Starting at the line containing "Schema: each photo" and stopping after the line containing "0.174663, 0.484352, 0.323501]]", give those lines again with "photo" replaced by "image" and nothing else changed. Leave the pictures out of your answer.
═════ Materials provided ═════
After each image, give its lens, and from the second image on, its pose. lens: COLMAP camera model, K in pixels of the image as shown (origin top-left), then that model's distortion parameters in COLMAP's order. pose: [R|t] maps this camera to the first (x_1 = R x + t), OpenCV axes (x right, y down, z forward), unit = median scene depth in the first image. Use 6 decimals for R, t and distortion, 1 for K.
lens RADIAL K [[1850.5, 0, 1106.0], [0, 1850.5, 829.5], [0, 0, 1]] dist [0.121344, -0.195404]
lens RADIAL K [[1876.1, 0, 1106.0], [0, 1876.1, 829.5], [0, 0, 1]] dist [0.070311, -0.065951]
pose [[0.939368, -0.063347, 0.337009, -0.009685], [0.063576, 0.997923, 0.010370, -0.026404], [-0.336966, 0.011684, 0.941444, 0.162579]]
═════
═════ Materials provided ═════
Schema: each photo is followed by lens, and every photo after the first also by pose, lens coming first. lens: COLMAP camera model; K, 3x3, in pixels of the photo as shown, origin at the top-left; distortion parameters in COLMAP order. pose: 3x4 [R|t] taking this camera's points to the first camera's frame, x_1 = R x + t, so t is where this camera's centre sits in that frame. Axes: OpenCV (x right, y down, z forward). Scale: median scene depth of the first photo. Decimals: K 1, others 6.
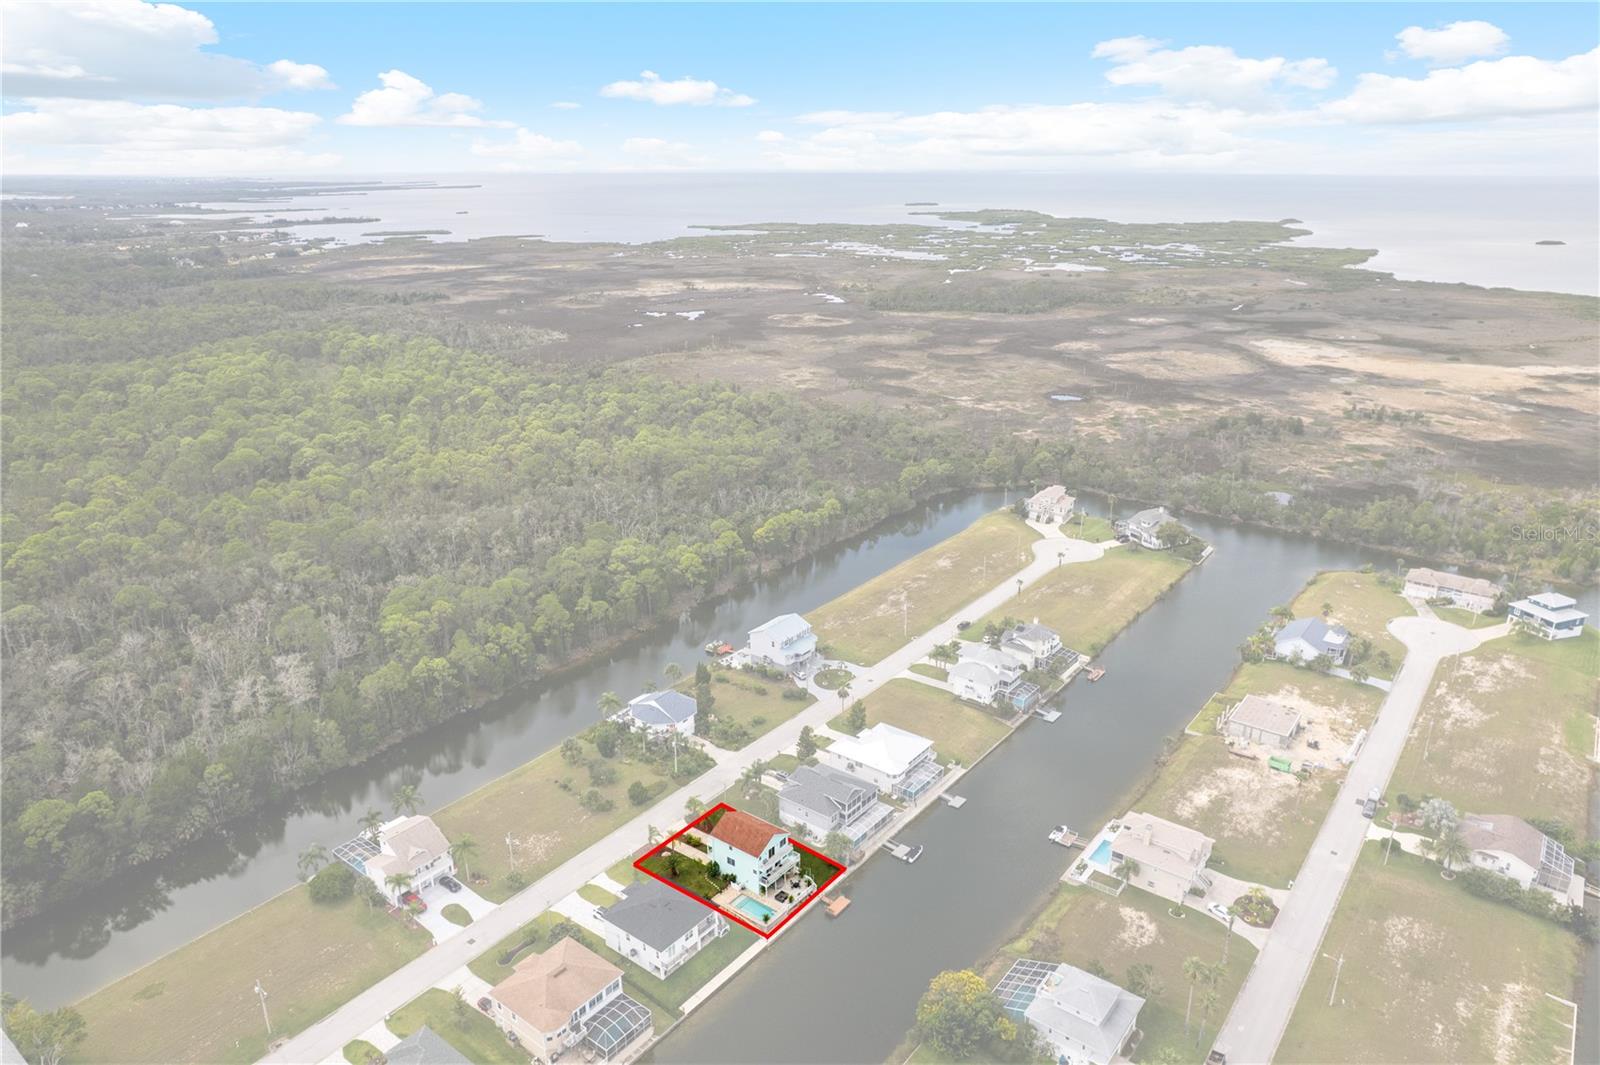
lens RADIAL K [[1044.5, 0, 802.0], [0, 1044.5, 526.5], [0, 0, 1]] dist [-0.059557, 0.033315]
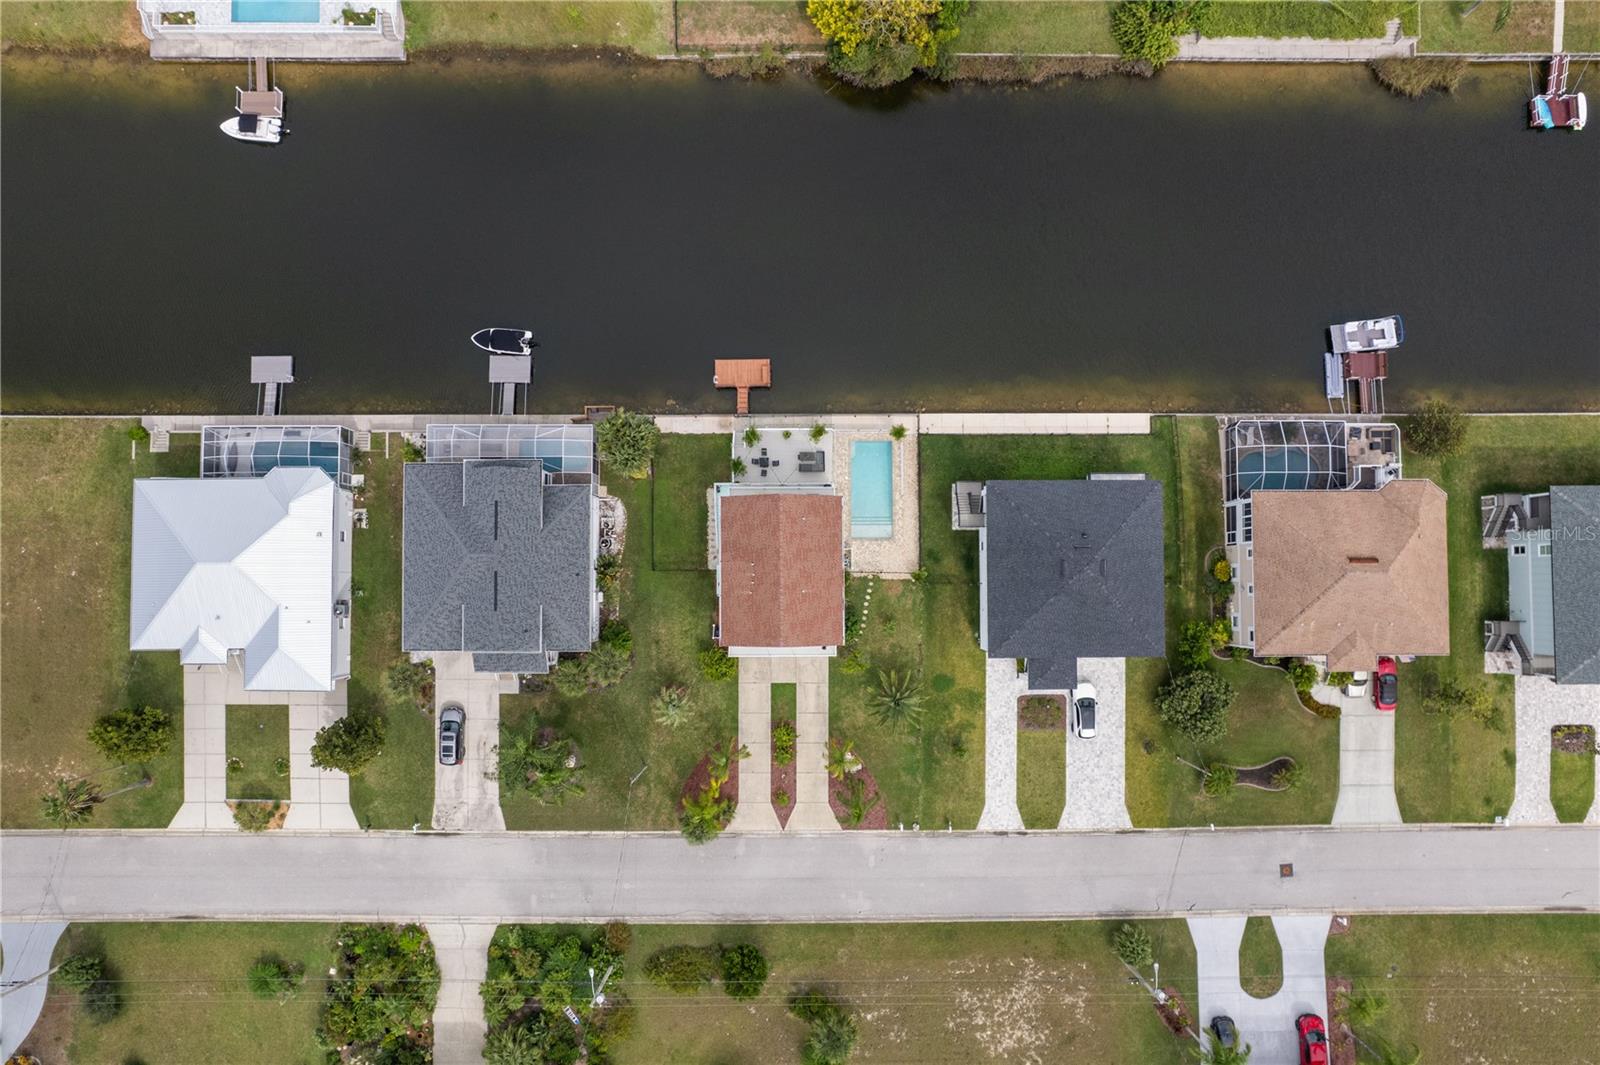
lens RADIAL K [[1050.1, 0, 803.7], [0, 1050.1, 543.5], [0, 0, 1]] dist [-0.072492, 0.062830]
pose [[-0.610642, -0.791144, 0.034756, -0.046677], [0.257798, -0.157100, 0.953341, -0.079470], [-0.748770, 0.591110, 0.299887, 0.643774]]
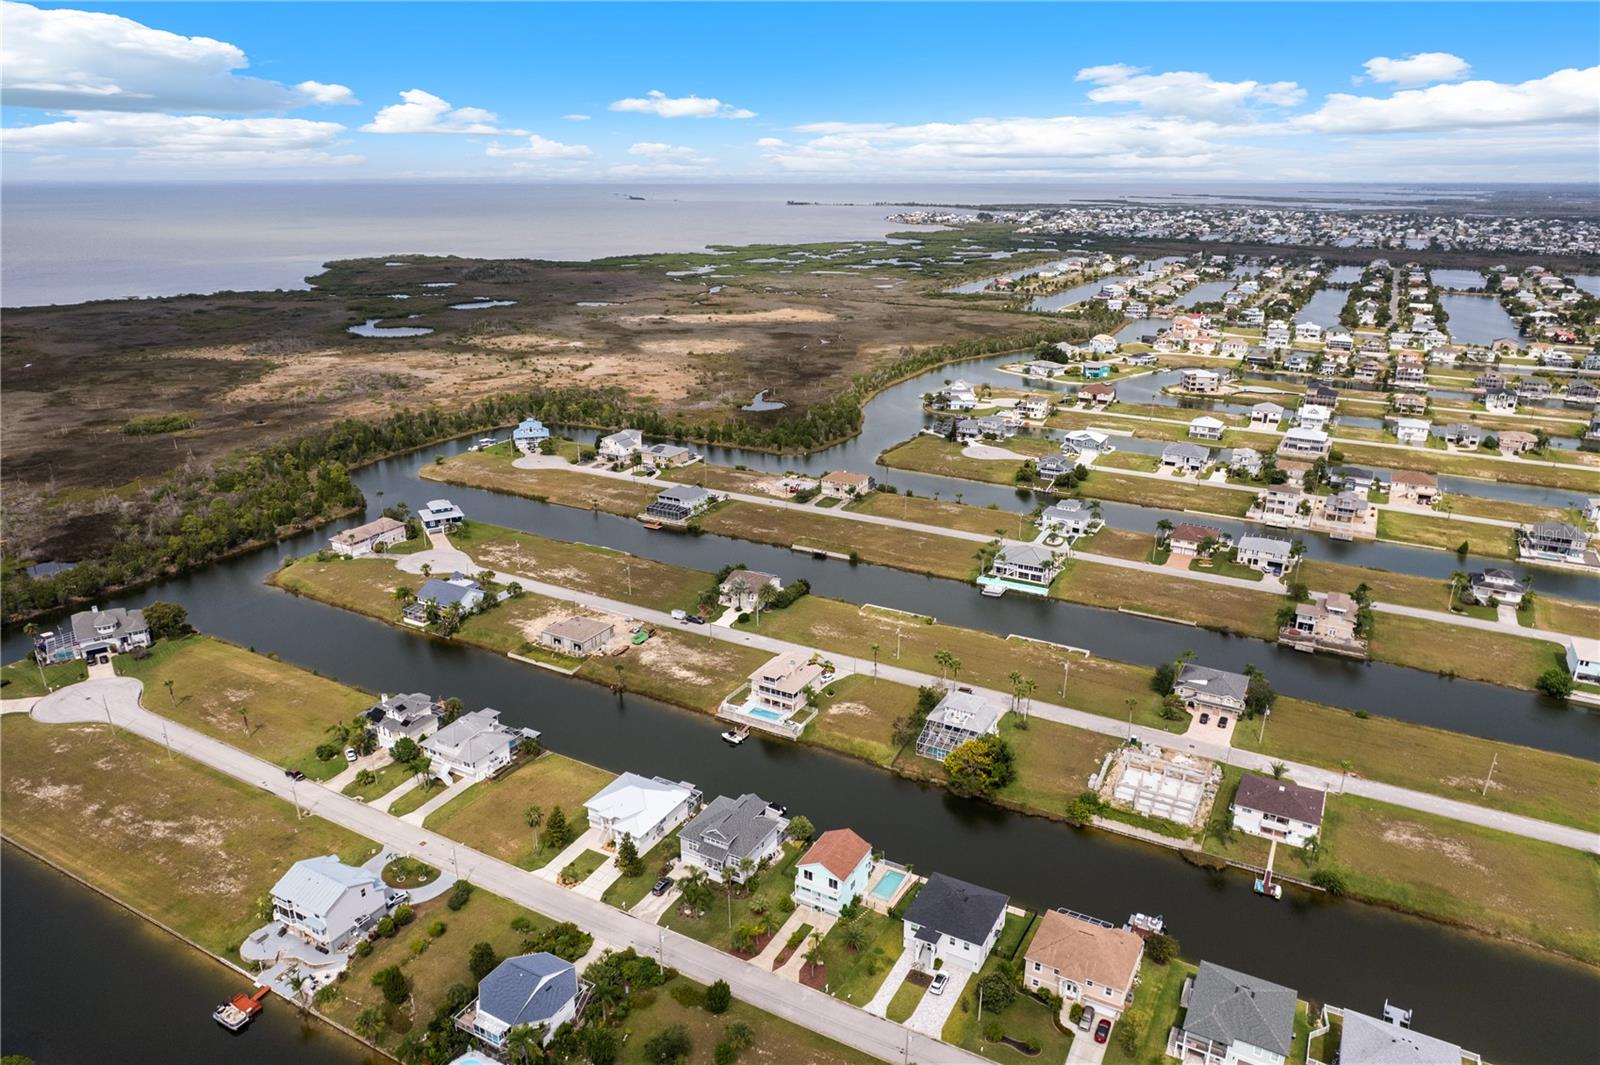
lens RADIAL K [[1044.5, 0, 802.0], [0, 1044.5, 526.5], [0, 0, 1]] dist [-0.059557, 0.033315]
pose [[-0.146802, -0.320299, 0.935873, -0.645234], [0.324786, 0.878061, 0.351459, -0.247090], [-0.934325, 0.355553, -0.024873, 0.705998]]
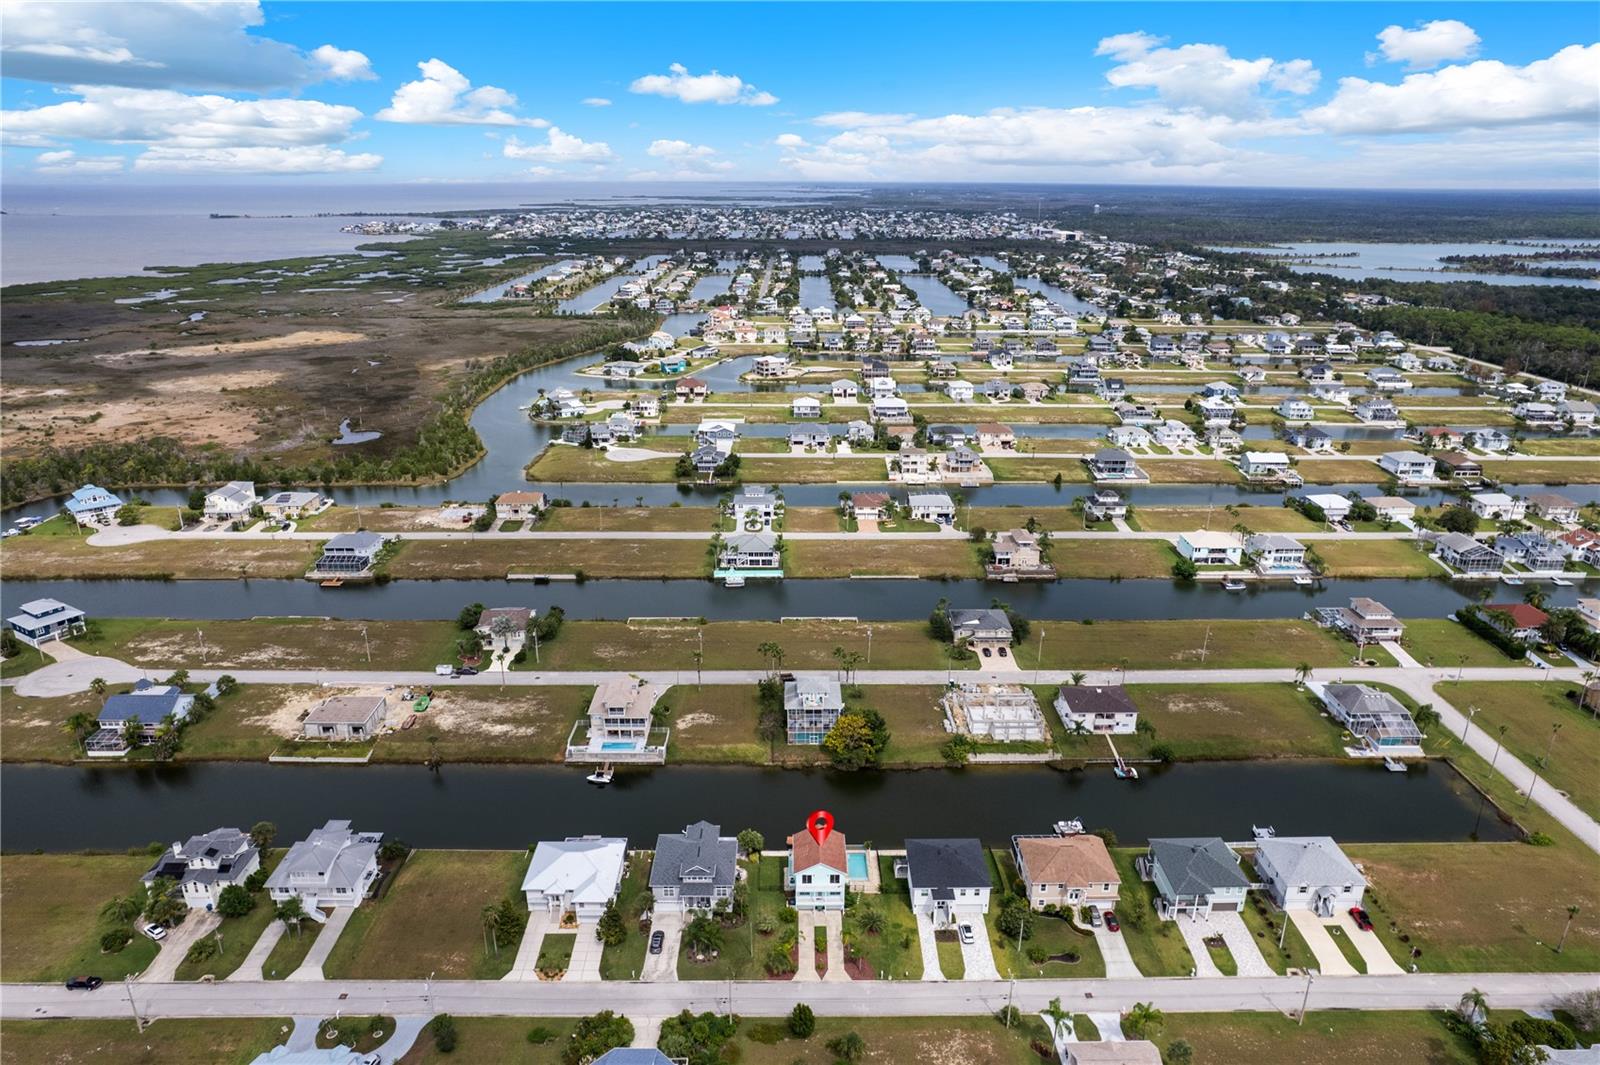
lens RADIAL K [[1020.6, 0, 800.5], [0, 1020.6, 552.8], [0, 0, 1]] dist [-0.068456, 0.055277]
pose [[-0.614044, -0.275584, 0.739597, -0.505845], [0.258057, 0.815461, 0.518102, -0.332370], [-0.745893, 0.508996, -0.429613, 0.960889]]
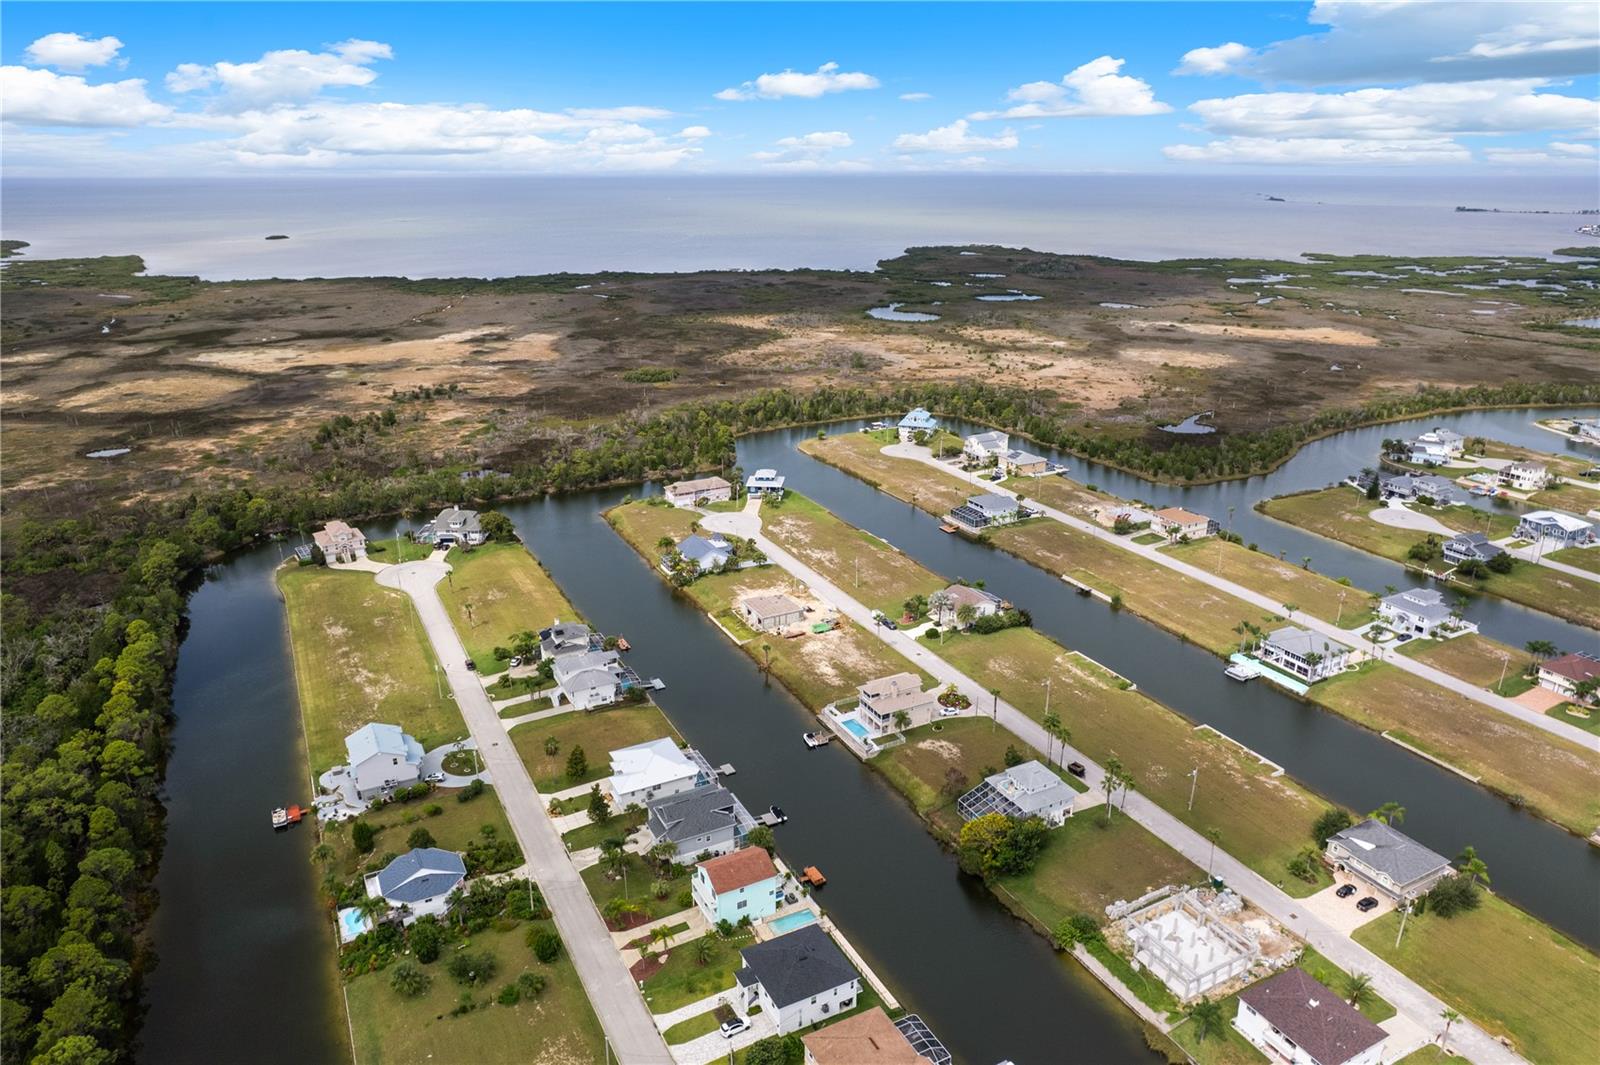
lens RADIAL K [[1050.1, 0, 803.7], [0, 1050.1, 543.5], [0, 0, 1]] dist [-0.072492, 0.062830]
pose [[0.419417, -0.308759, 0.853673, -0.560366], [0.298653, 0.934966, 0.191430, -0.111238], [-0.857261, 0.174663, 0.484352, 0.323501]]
═════
#### [Answer space]
Schema: each image is followed by lens, and every image after the first also by pose, lens coming first. lens: COLMAP camera model; K, 3x3, in pixels of the image as shown, origin at the top-left; distortion parameters in COLMAP order. pose: 3x4 [R|t] taking this camera's points to the first camera's frame, x_1 = R x + t, so t is where this camera's centre sits in that frame. Axes: OpenCV (x right, y down, z forward). Scale: median scene depth of the first image. Decimals: K 1, others 6.
lens RADIAL K [[1044.5, 0, 802.0], [0, 1044.5, 526.5], [0, 0, 1]] dist [-0.059557, 0.033315]
lens RADIAL K [[1050.1, 0, 803.7], [0, 1050.1, 543.5], [0, 0, 1]] dist [-0.072492, 0.062830]
pose [[-0.610642, -0.791144, 0.034756, -0.046677], [0.257798, -0.157100, 0.953341, -0.079470], [-0.748770, 0.591110, 0.299887, 0.643774]]
lens RADIAL K [[1044.5, 0, 802.0], [0, 1044.5, 526.5], [0, 0, 1]] dist [-0.059557, 0.033315]
pose [[-0.146802, -0.320299, 0.935873, -0.645234], [0.324786, 0.878061, 0.351459, -0.247090], [-0.934325, 0.355553, -0.024873, 0.705998]]
lens RADIAL K [[1020.6, 0, 800.5], [0, 1020.6, 552.8], [0, 0, 1]] dist [-0.068456, 0.055277]
pose [[-0.614044, -0.275584, 0.739597, -0.505845], [0.258057, 0.815461, 0.518102, -0.332370], [-0.745893, 0.508996, -0.429613, 0.960889]]
lens RADIAL K [[1050.1, 0, 803.7], [0, 1050.1, 543.5], [0, 0, 1]] dist [-0.072492, 0.062830]
pose [[0.419417, -0.308759, 0.853673, -0.560366], [0.298653, 0.934966, 0.191430, -0.111238], [-0.857261, 0.174663, 0.484352, 0.323501]]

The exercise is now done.